Dem widersprach da Hagen · und auch Gernot zur Hand.

"So stehn uns nicht die Sinne," · sprach da Gerenot,
"Nach neuen Lands Gewinne, · daß Jemand sollte todt
Vor Heldeshänden liegen: · reich ist unser Land,
Das uns mit Recht gehorsamt, · zu Niemand beßer bewandt."

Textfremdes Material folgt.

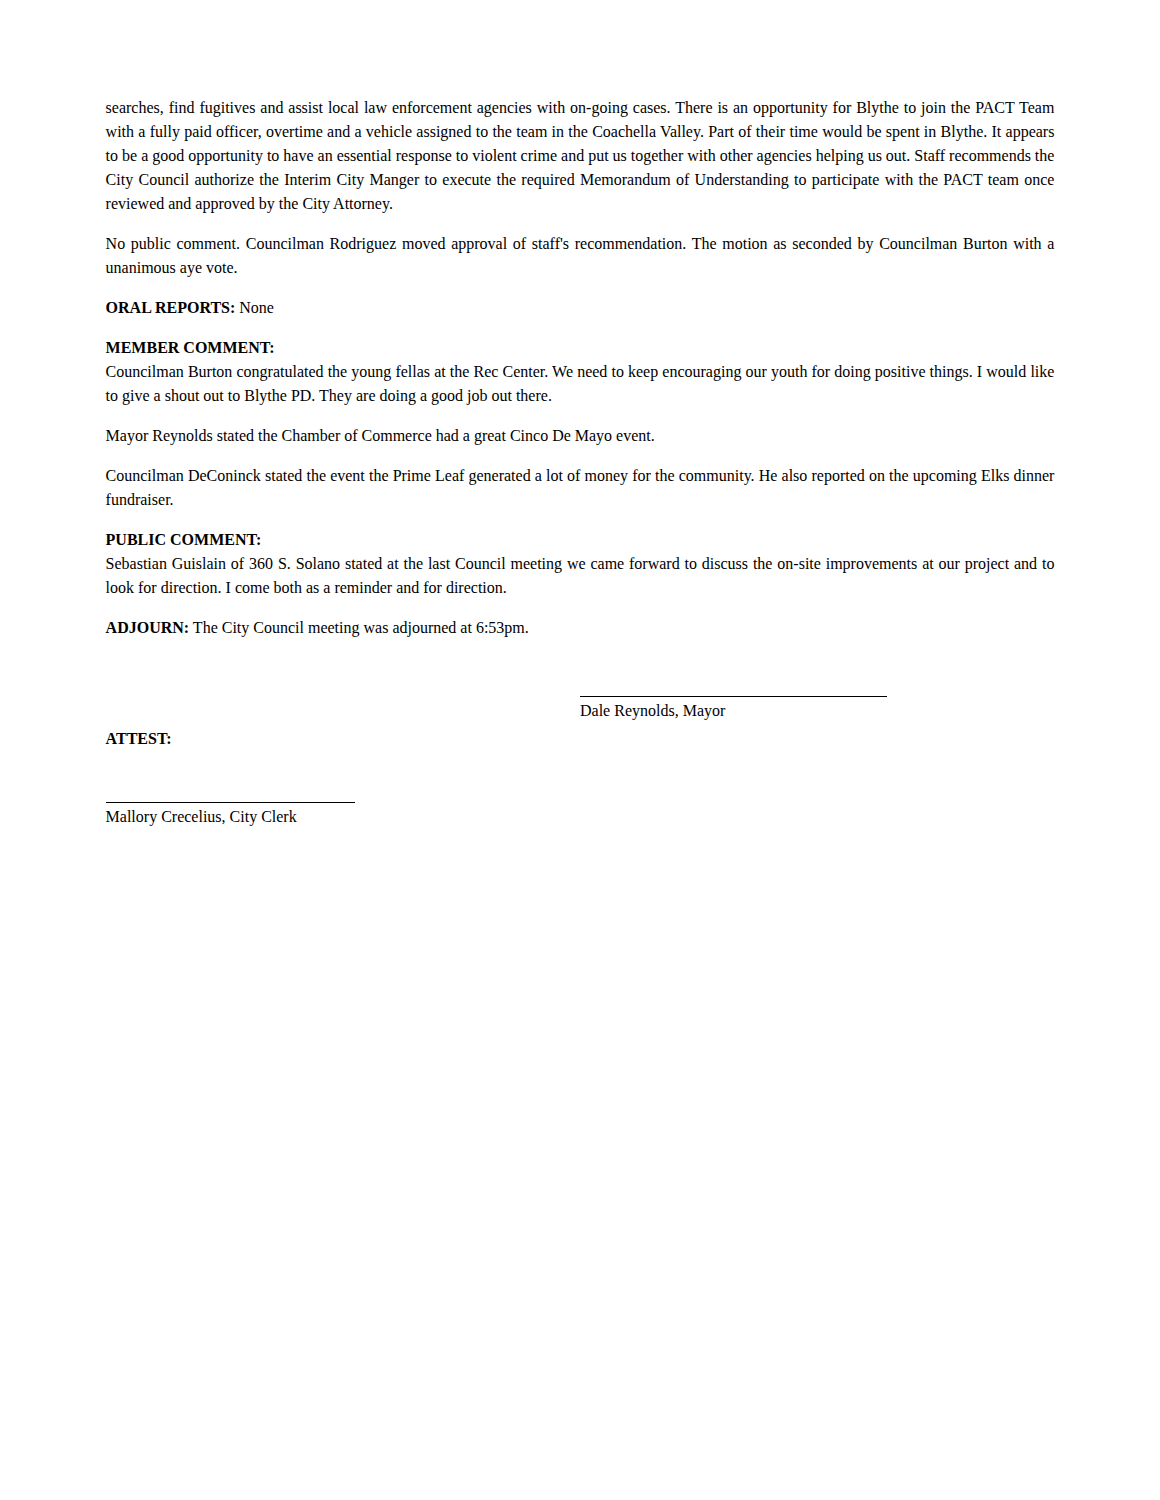searches, find fugitives and assist local law enforcement agencies with on-going cases. There is an opportunity for Blythe to join the PACT Team with a fully paid officer, overtime and a vehicle assigned to the team in the Coachella Valley. Part of their time would be spent in Blythe. It appears to be a good opportunity to have an essential response to violent crime and put us together with other agencies helping us out. Staff recommends the City Council authorize the Interim City Manger to execute the required Memorandum of Understanding to participate with the PACT team once reviewed and approved by the City Attorney.
No public comment. Councilman Rodriguez moved approval of staff's recommendation. The motion as seconded by Councilman Burton with a unanimous aye vote.
ORAL REPORTS: None
MEMBER COMMENT:
Councilman Burton congratulated the young fellas at the Rec Center. We need to keep encouraging our youth for doing positive things. I would like to give a shout out to Blythe PD. They are doing a good job out there.
Mayor Reynolds stated the Chamber of Commerce had a great Cinco De Mayo event.
Councilman DeConinck stated the event the Prime Leaf generated a lot of money for the community. He also reported on the upcoming Elks dinner fundraiser.
PUBLIC COMMENT:
Sebastian Guislain of 360 S. Solano stated at the last Council meeting we came forward to discuss the on-site improvements at our project and to look for direction. I come both as a reminder and for direction.
ADJOURN: The City Council meeting was adjourned at 6:53pm.
Dale Reynolds, Mayor
ATTEST:
Mallory Crecelius, City Clerk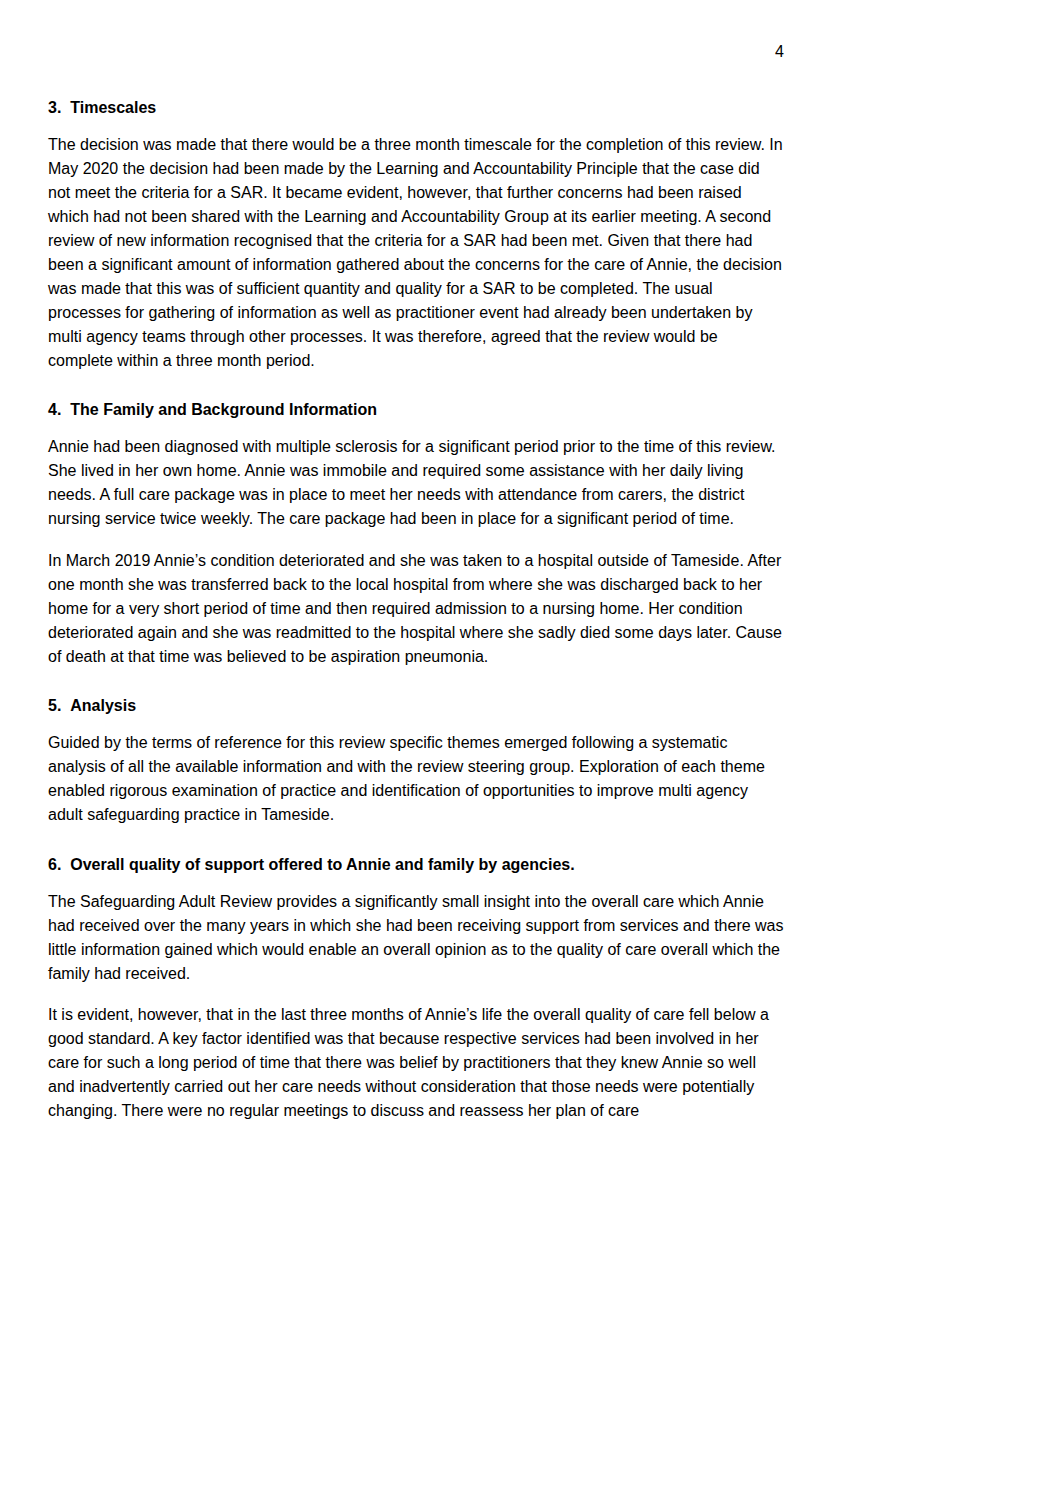4
3. Timescales
The decision was made that there would be a three month timescale for the completion of this review. In May 2020 the decision had been made by the Learning and Accountability Principle that the case did not meet the criteria for a SAR. It became evident, however, that further concerns had been raised which had not been shared with the Learning and Accountability Group at its earlier meeting. A second review of new information recognised that the criteria for a SAR had been met. Given that there had been a significant amount of information gathered about the concerns for the care of Annie, the decision was made that this was of sufficient quantity and quality for a SAR to be completed. The usual processes for gathering of information as well as practitioner event had already been undertaken by multi agency teams through other processes. It was therefore, agreed that the review would be complete within a three month period.
4. The Family and Background Information
Annie had been diagnosed with multiple sclerosis for a significant period prior to the time of this review. She lived in her own home. Annie was immobile and required some assistance with her daily living needs. A full care package was in place to meet her needs with attendance from carers, the district nursing service twice weekly. The care package had been in place for a significant period of time.
In March 2019 Annie’s condition deteriorated and she was taken to a hospital outside of Tameside. After one month she was transferred back to the local hospital from where she was discharged back to her home for a very short period of time and then required admission to a nursing home. Her condition deteriorated again and she was readmitted to the hospital where she sadly died some days later. Cause of death at that time was believed to be aspiration pneumonia.
5. Analysis
Guided by the terms of reference for this review specific themes emerged following a systematic analysis of all the available information and with the review steering group. Exploration of each theme enabled rigorous examination of practice and identification of opportunities to improve multi agency adult safeguarding practice in Tameside.
6. Overall quality of support offered to Annie and family by agencies.
The Safeguarding Adult Review provides a significantly small insight into the overall care which Annie had received over the many years in which she had been receiving support from services and there was little information gained which would enable an overall opinion as to the quality of care overall which the family had received.
It is evident, however, that in the last three months of Annie’s life the overall quality of care fell below a good standard. A key factor identified was that because respective services had been involved in her care for such a long period of time that there was belief by practitioners that they knew Annie so well and inadvertently carried out her care needs without consideration that those needs were potentially changing. There were no regular meetings to discuss and reassess her plan of care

Da standen grimmen Muthes · umher die Freunde sein;
Da war auch darunter · von Metz Herr Ortewein:
Der sprach: "Diese Sühne · ist mir von Herzen leid:
Euch ruft der starke Siegfried · ohn allen Grund in den Streit.

"Steht ihr und eure Brüder · ihm auch nicht zur Wehr,
Und ob er bei sich führte · ein ganzes Königsheer,
So wollt ichs doch erstreiten, · daß der kühne Held
Mit gutem Recht bei Seite · sein herrisches Wesen stellt."

Darüber zürnte mächtig · der Held von Niederland:
"Nicht wider mich vermeßen · darf sich deine Hand:
Ich bin ein reicher König, · du bist in Königs Lehn;
Wohl dürfen deiner Zwölfe · mit Streit mich nimmer bestehn."

Nach Schwertern rief da heftig · von Metz Herr Ortewein:
Von Tronje Hagens Schwestersohn, · der durft er wahrlich sein;
Daß der so lang geschwiegen, · das war dem König leid.
Da unterfieng sichs Gernot, · der Ritter kühn und kampfbereit.

Er sprach zu Orteweinen: · "Laßt euer Zürnen sein;
Es soll der Degen Siegfried · sich nicht mit uns entzwein;
Wir mögens wohl noch scheiden · im Guten, rath ich sehr,
Und ihn zum Freunde haben; · das geziemt uns wahrlich mehr."

Da sprach der starke Hagen: · "In Wahrheit, mir ist leid,
Und deinen Degen allen, · daß er je zum Streit
Her an den Rhein geritten: · was ließ er das nicht sein?
Ihm wären nicht so übel · begegnet hier die Herren mein."

Zur Antwort gab ihm Siegfried, · der kräftige Held:
"Wenn euch, was ich gesprochen, · Herr Hagen, missfällt,
So will ich schauen laßen, · wie noch die Hände mein
So gewaltig wollen · bei den Burgonden sein."

"Das hoff ich noch zu wenden;" · sprach wieder Gernot.
Allen seinen Degen · zu reden er verbot
In ihrem Uebermuthe, · was ihm wäre leid.
Da gedacht auch Siegfried · an die viel herrliche Maid.

"Wie geziemt' uns mit euch zu streiten?", · sprach wieder Gernot.
"Wie viel dabei der Helden · auch fielen in den Tod,
Uns brächt es wenig Ehre · und euch geringen Lohn."
Zur Antwort gab ihm Siegfried, · König Siegmundes Sohn:

"Warum zögert Hagen · und auch Ortewein?
Was eilt er nicht zum Streite · mit den Freunden sein,
Deren er so Manchen · bei den Burgonden hat?"
Sie blieben Antwort schuldig, · das war Gernotens Rath.

"Ihr seid uns hier willkommen," · sprach das Uten-Kind,
"Und eure Heergesellen, · die mit euch kommen sind:
Wir wollen gern euch dienen, · ich und die Freunde mein."
Da hieß man den Gästen · schenken König Gunthers Wein.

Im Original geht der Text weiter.